Creativity should be applauded
In Australian rugby, as it is in New Zealand, the annual Country v City (Sydney) games are a big occasions. Teak tough farmers taking on city slickers. Thousands would attend, with supporters arriving in sports cars or tractors. In 1975, Sydney played Country, who were coached at the time by the unorthodox Daryl Haberecht.
Haberacht, later to coach the Australian national team, devised his legendary "Tap 5" move, which he had the Country players comfortable with by the week of the game.
From a tap penalty close to the City line, the ball would be concealed from view by the Country players all having their backs turned to the opposition. The ball would be passed along the line to future Wallaby flanker Greg Cornelsen, who would quickly stuff the ball up his jumper. All the Country players would then break off in all directions, their hands up their jumpers imitating Cornelsen.
Come match day and the ideal situation arose to try "Tap 5 " Everything went as Haberacht had planned it, none of the Sydney players knew exactly who to tackle or even what Country player had the ball, and before they realised it, Country had scored and won the match 22-20.
Over the years I have seen George Hook implement the three-man scrum in St Mary's, tries scored by head-butting the ball over the line (and therefore not constituting a knock-on), mauls where the opposition did not engage, and even a 14-man lineout orchesteted by former Irish coach Warren Gatland.
Innovative, out of the box thinking should be applauded and not criticised. Last week, my former RTE colleague and current coach of Italy Conor O'Shea produced a coaching masterclass against England. And although the subtle massaging of rugby's tackle law had been used before by the Waikato Chiefs in New Zealand, it had never been tried to this extent.
Rather than a one-off, spasmodic play, O'Shea had this as his set game plan, and it nearly worked. The ploy so confused the English team that at one stage early in the second half, Italy had a possibility of creating one of the greatest upsets in world rugby.
While Eddie Jones went on the immediate attack, claiming "it was not a game of rugby", one can only assume that if the English team beat the All Blacks the very same way, Jones would be hailed as a tactical genius.
O' Shea and his backs coach Brendan Ventor had approached referee Romaine Poite the day before the match, and got his approval. For most of last Sunday's game Poite was busy explaining to the English players that "I am the referee and not your coach".
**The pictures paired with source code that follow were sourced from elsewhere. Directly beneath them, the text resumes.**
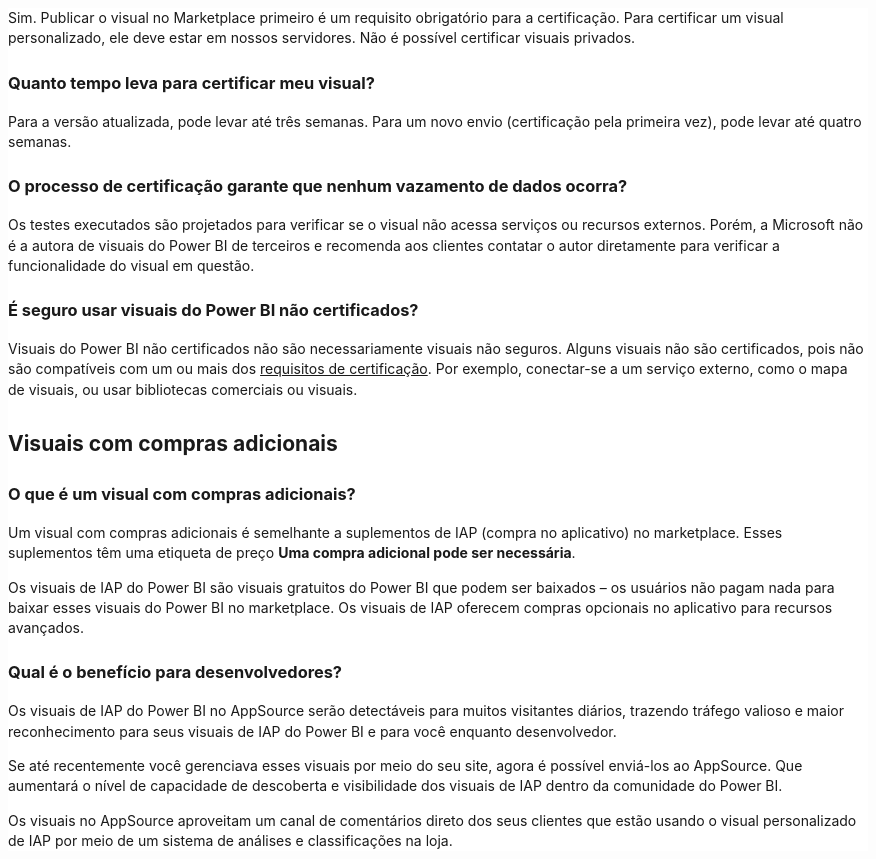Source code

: Sim. Publicar o visual no Marketplace primeiro é um requisito obrigatório para a certificação.
Para certificar um visual personalizado, ele deve estar em nossos servidores. Não é possível certificar visuais privados.
 
### <a name="how-long-does-it-take-to-certify-my-visual"></a>Quanto tempo leva para certificar meu visual?

Para a versão atualizada, pode levar até três semanas. Para um novo envio (certificação pela primeira vez), pode levar até quatro semanas. 

### <a name="does-the-certification-process-ensure-that-no-data-leakage-occurs"></a>O processo de certificação garante que nenhum vazamento de dados ocorra?

Os testes executados são projetados para verificar se o visual não acessa serviços ou recursos externos. Porém, a Microsoft não é a autora de visuais do Power BI de terceiros e recomenda aos clientes contatar o autor diretamente para verificar a funcionalidade do visual em questão.
 
### <a name="are-uncertified-power-bi-visuals-safe-to-use"></a>É seguro usar visuais do Power BI não certificados?

Visuais do Power BI não certificados não são necessariamente visuais não seguros.
Alguns visuais não são certificados, pois não são compatíveis com um ou mais dos [requisitos de certificação](https://docs.microsoft.com/power-bi/power-bi-custom-visuals-certified?#certification-requirements). Por exemplo, conectar-se a um serviço externo, como o mapa de visuais, ou usar bibliotecas comerciais ou visuais.
 
## <a name="visuals-with-additional-purchases"></a>Visuais com compras adicionais

### <a name="what-is-a-visual-with-additional-purchases"></a>O que é um visual com compras adicionais?

Um visual com compras adicionais é semelhante a suplementos de IAP (compra no aplicativo) no marketplace. Esses suplementos têm uma etiqueta de preço **Uma compra adicional pode ser necessária**.

Os visuais de IAP do Power BI são visuais gratuitos do Power BI que podem ser baixados – os usuários não pagam nada para baixar esses visuais do Power BI no marketplace. Os visuais de IAP oferecem compras opcionais no aplicativo para recursos avançados.  

### <a name="whats-the-benefit-to-developers"></a>Qual é o benefício para desenvolvedores?

Os visuais de IAP do Power BI no AppSource serão detectáveis para muitos visitantes diários, trazendo tráfego valioso e maior reconhecimento para seus visuais de IAP do Power BI e para você enquanto desenvolvedor.

Se até recentemente você gerenciava esses visuais por meio do seu site, agora é possível enviá-los ao AppSource. Que aumentará o nível de capacidade de descoberta e visibilidade dos visuais de IAP dentro da comunidade do Power BI.

Os visuais no AppSource aproveitam um canal de comentários direto dos seus clientes que estão usando o visual personalizado de IAP por meio de um sistema de análises e classificações na loja. 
What O'Shea and his Italian team had done was create a situation where there was no offside line. Once his players were not engaged with the English opposition, or the Italian tackler had rolled away the required distance as O'Shea had instructed, then under the current laws it was no longer deemed a ruck as no Italian player was involved.
No ruck, outside the radius and with no offside line the Italians were entitled to stand in the way of the English halfbacks or shoot up out of the line, to such an extent that they often actually stood next to an English player.
The English were rattled.But rather than have their captain Dylan Hartley show some calm and call an immediate meeting by having one of his players fake an injury, they just kept playing into the Italians' hands.
Back in the studio we saw this happening after just a few minutes and could not believe England's lack of reaction. They were like rabbits caught in the headlights, and had they just thought about it they could have used it to their advantage.
Had an English player thought to engage or even grab an Italian player at the ruck, then that would have constituted a ruck and therefore an offside line, but they didn't. England needed to realise sooner that the space was not out wide but rather in close. And up the middle of the park, a soft centre in rugby-speak.
The Italians did have a three-player wall to combat and discourage the immediate English pick and go drive but all the English had to do was develop one decent pick and go with some of their dynamic ball carriers, and follow that up with an effective clean-out. The flimsy Italian wall would have parted like the Red Sea, and the Italians, scattered across the English line could not have reacted quickly enough.
The other option was to simply pick the ball up, set up a rolling maul and commit six or seven English forwards to it and maul the Italians.
Once again, the Italians could not have got numbers back quickly enough to stop it, and would have probably have had to resort to dropping the maul.
But England didn't react so the Italians just kept doing it. Eddie Jones had plenty of chances to get the change of tactics to his team on the field, and even when he sent on his replacement players they should have been told to get the message to the players on the field as how to address this and turn it from confusion into an advantage.
But that never really happened and even after the game Hartley was still confused. It is rumoured that former All Black captain Ritchie McGaw sat the referees' exam each year, and it is rumoured that knew more about the laws than most referees.
O'Shea exploited a loophole and was right to respond to Jones' criticism, especially after Jones had publicly stated a week earlier that "England wanted to take Italy to the cleaners".
O Shea was there to try and win the match within the laws of the game, and more importantly with a team that 99% of the time would lose.
Like the famous Aussie 'up the jumper' trick of 1975, I really don't think this will ever happen again to such an extent or at international level. In all honesty it would be a pity if it did. But we have to celebrate the innovative, creative and modern thinkers of the game, and this won't be the last time a future coach or player comes up with a new way to push the laws of sport.
I just wonder what Joe Schmidt might have in his vast box of tricks.